The problem:
Below are records to write out again, exactly as they read.

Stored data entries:
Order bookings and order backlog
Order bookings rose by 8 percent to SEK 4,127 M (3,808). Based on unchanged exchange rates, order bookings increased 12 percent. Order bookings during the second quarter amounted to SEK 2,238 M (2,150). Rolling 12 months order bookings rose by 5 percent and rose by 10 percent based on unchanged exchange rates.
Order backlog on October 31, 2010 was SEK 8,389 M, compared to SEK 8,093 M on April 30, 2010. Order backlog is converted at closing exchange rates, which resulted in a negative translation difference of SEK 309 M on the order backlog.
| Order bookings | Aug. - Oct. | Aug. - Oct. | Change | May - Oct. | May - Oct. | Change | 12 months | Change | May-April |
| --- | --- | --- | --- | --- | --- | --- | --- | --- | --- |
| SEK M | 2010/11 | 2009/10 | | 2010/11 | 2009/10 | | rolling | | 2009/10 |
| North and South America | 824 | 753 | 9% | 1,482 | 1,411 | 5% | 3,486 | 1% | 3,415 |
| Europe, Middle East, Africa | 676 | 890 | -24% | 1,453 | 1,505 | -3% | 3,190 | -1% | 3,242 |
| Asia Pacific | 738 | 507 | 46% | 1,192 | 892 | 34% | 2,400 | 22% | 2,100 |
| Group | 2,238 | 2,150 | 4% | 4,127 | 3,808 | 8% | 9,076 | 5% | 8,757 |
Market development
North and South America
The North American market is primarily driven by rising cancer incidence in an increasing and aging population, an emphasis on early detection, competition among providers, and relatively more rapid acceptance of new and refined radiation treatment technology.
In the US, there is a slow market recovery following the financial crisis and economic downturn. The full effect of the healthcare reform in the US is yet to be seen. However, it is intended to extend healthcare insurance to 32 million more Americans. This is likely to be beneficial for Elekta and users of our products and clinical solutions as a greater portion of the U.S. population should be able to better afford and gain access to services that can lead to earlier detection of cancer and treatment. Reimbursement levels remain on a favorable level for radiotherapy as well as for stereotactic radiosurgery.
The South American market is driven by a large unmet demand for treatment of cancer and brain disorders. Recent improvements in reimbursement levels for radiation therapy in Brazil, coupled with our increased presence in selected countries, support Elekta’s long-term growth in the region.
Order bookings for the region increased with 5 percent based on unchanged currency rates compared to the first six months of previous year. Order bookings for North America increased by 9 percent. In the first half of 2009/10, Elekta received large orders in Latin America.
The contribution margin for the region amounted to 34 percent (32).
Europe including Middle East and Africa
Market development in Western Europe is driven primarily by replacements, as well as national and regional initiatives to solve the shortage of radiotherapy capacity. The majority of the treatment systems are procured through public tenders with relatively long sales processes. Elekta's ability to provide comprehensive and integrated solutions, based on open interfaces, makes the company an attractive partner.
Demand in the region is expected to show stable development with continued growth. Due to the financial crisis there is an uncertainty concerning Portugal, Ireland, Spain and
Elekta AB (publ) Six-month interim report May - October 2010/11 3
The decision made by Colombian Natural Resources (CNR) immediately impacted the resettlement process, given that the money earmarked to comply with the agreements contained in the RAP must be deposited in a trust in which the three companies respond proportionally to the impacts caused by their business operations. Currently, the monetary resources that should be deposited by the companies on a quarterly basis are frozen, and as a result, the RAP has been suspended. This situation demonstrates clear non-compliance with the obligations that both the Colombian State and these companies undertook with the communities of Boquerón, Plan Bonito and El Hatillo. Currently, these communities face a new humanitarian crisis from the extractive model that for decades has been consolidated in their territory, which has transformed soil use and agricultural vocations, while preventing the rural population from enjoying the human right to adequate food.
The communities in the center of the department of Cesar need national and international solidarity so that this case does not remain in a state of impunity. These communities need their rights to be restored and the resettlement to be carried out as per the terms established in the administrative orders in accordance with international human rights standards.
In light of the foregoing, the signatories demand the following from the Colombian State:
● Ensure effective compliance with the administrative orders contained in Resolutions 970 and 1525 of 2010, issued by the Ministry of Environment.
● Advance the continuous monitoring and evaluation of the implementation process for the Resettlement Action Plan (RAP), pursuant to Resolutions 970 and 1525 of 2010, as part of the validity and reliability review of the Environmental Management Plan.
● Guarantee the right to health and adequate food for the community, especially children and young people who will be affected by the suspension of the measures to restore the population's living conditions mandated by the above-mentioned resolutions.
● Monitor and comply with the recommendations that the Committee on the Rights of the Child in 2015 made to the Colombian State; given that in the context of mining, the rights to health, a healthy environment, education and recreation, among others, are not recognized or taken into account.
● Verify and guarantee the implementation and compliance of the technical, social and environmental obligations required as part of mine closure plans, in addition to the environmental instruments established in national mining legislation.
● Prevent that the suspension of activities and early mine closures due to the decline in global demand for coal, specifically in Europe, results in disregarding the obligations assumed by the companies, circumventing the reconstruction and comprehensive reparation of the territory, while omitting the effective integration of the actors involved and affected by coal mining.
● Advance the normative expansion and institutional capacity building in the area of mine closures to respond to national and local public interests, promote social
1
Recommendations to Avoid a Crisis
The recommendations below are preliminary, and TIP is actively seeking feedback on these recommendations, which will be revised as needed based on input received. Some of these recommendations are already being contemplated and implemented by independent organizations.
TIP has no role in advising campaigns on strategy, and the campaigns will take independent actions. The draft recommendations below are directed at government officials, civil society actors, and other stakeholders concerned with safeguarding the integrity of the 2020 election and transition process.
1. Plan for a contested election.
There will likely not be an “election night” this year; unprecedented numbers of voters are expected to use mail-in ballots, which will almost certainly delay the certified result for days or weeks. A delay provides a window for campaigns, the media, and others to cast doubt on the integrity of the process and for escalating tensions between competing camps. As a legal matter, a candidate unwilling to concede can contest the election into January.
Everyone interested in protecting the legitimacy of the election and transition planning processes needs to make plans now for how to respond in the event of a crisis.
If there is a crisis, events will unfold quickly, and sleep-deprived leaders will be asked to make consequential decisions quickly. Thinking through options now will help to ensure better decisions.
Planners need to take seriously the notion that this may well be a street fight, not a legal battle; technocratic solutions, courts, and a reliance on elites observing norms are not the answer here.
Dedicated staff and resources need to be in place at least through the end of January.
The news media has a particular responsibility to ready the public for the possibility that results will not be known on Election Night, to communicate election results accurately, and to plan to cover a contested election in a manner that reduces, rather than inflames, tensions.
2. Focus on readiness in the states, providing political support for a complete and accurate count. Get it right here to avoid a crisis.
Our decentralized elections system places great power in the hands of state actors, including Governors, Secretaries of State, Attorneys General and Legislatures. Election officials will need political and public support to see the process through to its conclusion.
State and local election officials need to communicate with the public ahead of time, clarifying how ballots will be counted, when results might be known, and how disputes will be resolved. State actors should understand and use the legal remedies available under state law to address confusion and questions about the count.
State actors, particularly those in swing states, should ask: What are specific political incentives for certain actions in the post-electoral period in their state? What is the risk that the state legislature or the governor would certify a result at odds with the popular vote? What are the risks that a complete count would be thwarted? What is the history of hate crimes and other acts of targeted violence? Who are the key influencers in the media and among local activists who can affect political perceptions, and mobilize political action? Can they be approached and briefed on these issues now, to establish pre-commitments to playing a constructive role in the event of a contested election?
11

Exercise solution:
Order bookings and order backlog
Order bookings rose by 8 percent to SEK 4,127 M (3,808). Based on unchanged exchange rates, order bookings increased 12 percent. Order bookings during the second quarter amounted to SEK 2,238 M (2,150). Rolling 12 months order bookings rose by 5 percent and rose by 10 percent based on unchanged exchange rates.
Order backlog on October 31, 2010 was SEK 8,389 M, compared to SEK 8,093 M on April 30, 2010. Order backlog is converted at closing exchange rates, which resulted in a negative translation difference of SEK 309 M on the order backlog.
| Order bookings | Aug. - Oct. | Aug. - Oct. | Change | May - Oct. | May - Oct. | Change | 12 months | Change | May-April |
| --- | --- | --- | --- | --- | --- | --- | --- | --- | --- |
| SEK M | 2010/11 | 2009/10 | | 2010/11 | 2009/10 | | rolling | | 2009/10 |
| North and South America | 824 | 753 | 9% | 1,482 | 1,411 | 5% | 3,486 | 1% | 3,415 |
| Europe, Middle East, Africa | 676 | 890 | -24% | 1,453 | 1,505 | -3% | 3,190 | -1% | 3,242 |
| Asia Pacific | 738 | 507 | 46% | 1,192 | 892 | 34% | 2,400 | 22% | 2,100 |
| Group | 2,238 | 2,150 | 4% | 4,127 | 3,808 | 8% | 9,076 | 5% | 8,757 |
Market development
North and South America
The North American market is primarily driven by rising cancer incidence in an increasing and aging population, an emphasis on early detection, competition among providers, and relatively more rapid acceptance of new and refined radiation treatment technology.
In the US, there is a slow market recovery following the financial crisis and economic downturn. The full effect of the healthcare reform in the US is yet to be seen. However, it is intended to extend healthcare insurance to 32 million more Americans. This is likely to be beneficial for Elekta and users of our products and clinical solutions as a greater portion of the U.S. population should be able to better afford and gain access to services that can lead to earlier detection of cancer and treatment. Reimbursement levels remain on a favorable level for radiotherapy as well as for stereotactic radiosurgery.
The South American market is driven by a large unmet demand for treatment of cancer and brain disorders. Recent improvements in reimbursement levels for radiation therapy in Brazil, coupled with our increased presence in selected countries, support Elekta’s long-term growth in the region.
Order bookings for the region increased with 5 percent based on unchanged currency rates compared to the first six months of previous year. Order bookings for North America increased by 9 percent. In the first half of 2009/10, Elekta received large orders in Latin America.
The contribution margin for the region amounted to 34 percent (32).
Europe including Middle East and Africa
Market development in Western Europe is driven primarily by replacements, as well as national and regional initiatives to solve the shortage of radiotherapy capacity. The majority of the treatment systems are procured through public tenders with relatively long sales processes. Elekta's ability to provide comprehensive and integrated solutions, based on open interfaces, makes the company an attractive partner.
Demand in the region is expected to show stable development with continued growth. Due to the financial crisis there is an uncertainty concerning Portugal, Ireland, Spain and
Elekta AB (publ) Six-month interim report May - October 2010/11 3
The decision made by Colombian Natural Resources (CNR) immediately impacted the resettlement process, given that the money earmarked to comply with the agreements contained in the RAP must be deposited in a trust in which the three companies respond proportionally to the impacts caused by their business operations. Currently, the monetary resources that should be deposited by the companies on a quarterly basis are frozen, and as a result, the RAP has been suspended. This situation demonstrates clear non-compliance with the obligations that both the Colombian State and these companies undertook with the communities of Boquerón, Plan Bonito and El Hatillo. Currently, these communities face a new humanitarian crisis from the extractive model that for decades has been consolidated in their territory, which has transformed soil use and agricultural vocations, while preventing the rural population from enjoying the human right to adequate food.
The communities in the center of the department of Cesar need national and international solidarity so that this case does not remain in a state of impunity. These communities need their rights to be restored and the resettlement to be carried out as per the terms established in the administrative orders in accordance with international human rights standards.
In light of the foregoing, the signatories demand the following from the Colombian State:
● Ensure effective compliance with the administrative orders contained in Resolutions 970 and 1525 of 2010, issued by the Ministry of Environment.
● Advance the continuous monitoring and evaluation of the implementation process for the Resettlement Action Plan (RAP), pursuant to Resolutions 970 and 1525 of 2010, as part of the validity and reliability review of the Environmental Management Plan.
● Guarantee the right to health and adequate food for the community, especially children and young people who will be affected by the suspension of the measures to restore the population's living conditions mandated by the above-mentioned resolutions.
● Monitor and comply with the recommendations that the Committee on the Rights of the Child in 2015 made to the Colombian State; given that in the context of mining, the rights to health, a healthy environment, education and recreation, among others, are not recognized or taken into account.
● Verify and guarantee the implementation and compliance of the technical, social and environmental obligations required as part of mine closure plans, in addition to the environmental instruments established in national mining legislation.
● Prevent that the suspension of activities and early mine closures due to the decline in global demand for coal, specifically in Europe, results in disregarding the obligations assumed by the companies, circumventing the reconstruction and comprehensive reparation of the territory, while omitting the effective integration of the actors involved and affected by coal mining.
● Advance the normative expansion and institutional capacity building in the area of mine closures to respond to national and local public interests, promote social
1
Recommendations to Avoid a Crisis
The recommendations below are preliminary, and TIP is actively seeking feedback on these recommendations, which will be revised as needed based on input received. Some of these recommendations are already being contemplated and implemented by independent organizations.
TIP has no role in advising campaigns on strategy, and the campaigns will take independent actions. The draft recommendations below are directed at government officials, civil society actors, and other stakeholders concerned with safeguarding the integrity of the 2020 election and transition process.
1. Plan for a contested election.
There will likely not be an “election night” this year; unprecedented numbers of voters are expected to use mail-in ballots, which will almost certainly delay the certified result for days or weeks. A delay provides a window for campaigns, the media, and others to cast doubt on the integrity of the process and for escalating tensions between competing camps. As a legal matter, a candidate unwilling to concede can contest the election into January.
Everyone interested in protecting the legitimacy of the election and transition planning processes needs to make plans now for how to respond in the event of a crisis.
If there is a crisis, events will unfold quickly, and sleep-deprived leaders will be asked to make consequential decisions quickly. Thinking through options now will help to ensure better decisions.
Planners need to take seriously the notion that this may well be a street fight, not a legal battle; technocratic solutions, courts, and a reliance on elites observing norms are not the answer here.
Dedicated staff and resources need to be in place at least through the end of January.
The news media has a particular responsibility to ready the public for the possibility that results will not be known on Election Night, to communicate election results accurately, and to plan to cover a contested election in a manner that reduces, rather than inflames, tensions.
2. Focus on readiness in the states, providing political support for a complete and accurate count. Get it right here to avoid a crisis.
Our decentralized elections system places great power in the hands of state actors, including Governors, Secretaries of State, Attorneys General and Legislatures. Election officials will need political and public support to see the process through to its conclusion.
State and local election officials need to communicate with the public ahead of time, clarifying how ballots will be counted, when results might be known, and how disputes will be resolved. State actors should understand and use the legal remedies available under state law to address confusion and questions about the count.
State actors, particularly those in swing states, should ask: What are specific political incentives for certain actions in the post-electoral period in their state? What is the risk that the state legislature or the governor would certify a result at odds with the popular vote? What are the risks that a complete count would be thwarted? What is the history of hate crimes and other acts of targeted violence? Who are the key influencers in the media and among local activists who can affect political perceptions, and mobilize political action? Can they be approached and briefed on these issues now, to establish pre-commitments to playing a constructive role in the event of a contested election?
11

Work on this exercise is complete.